[What to do] Reproduce word for word the lines between those holding "white toilet | 3.05 -2.08" and "wall-mounted fixture at bbox=[158, 135, 193, 168]", inclusive, and nothing else from the data below.
+ + +
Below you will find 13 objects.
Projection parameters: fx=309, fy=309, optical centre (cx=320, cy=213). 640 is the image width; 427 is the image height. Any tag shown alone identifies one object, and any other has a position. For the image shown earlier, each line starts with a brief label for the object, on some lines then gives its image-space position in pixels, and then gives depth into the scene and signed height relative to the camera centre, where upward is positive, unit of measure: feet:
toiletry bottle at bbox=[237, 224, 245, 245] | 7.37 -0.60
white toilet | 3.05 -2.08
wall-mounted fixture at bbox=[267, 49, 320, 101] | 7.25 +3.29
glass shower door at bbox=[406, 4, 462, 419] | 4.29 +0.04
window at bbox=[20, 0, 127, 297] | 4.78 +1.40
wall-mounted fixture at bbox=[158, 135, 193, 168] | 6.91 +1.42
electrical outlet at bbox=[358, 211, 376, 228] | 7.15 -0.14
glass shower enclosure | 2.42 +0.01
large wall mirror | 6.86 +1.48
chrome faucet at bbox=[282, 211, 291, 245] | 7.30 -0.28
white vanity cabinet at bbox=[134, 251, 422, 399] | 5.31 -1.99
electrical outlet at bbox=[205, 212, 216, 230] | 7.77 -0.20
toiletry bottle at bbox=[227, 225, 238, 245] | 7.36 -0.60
+ + +
[Exercise response]
white toilet | 3.05 -2.08
wall-mounted fixture at bbox=[267, 49, 320, 101] | 7.25 +3.29
glass shower door at bbox=[406, 4, 462, 419] | 4.29 +0.04
window at bbox=[20, 0, 127, 297] | 4.78 +1.40
wall-mounted fixture at bbox=[158, 135, 193, 168] | 6.91 +1.42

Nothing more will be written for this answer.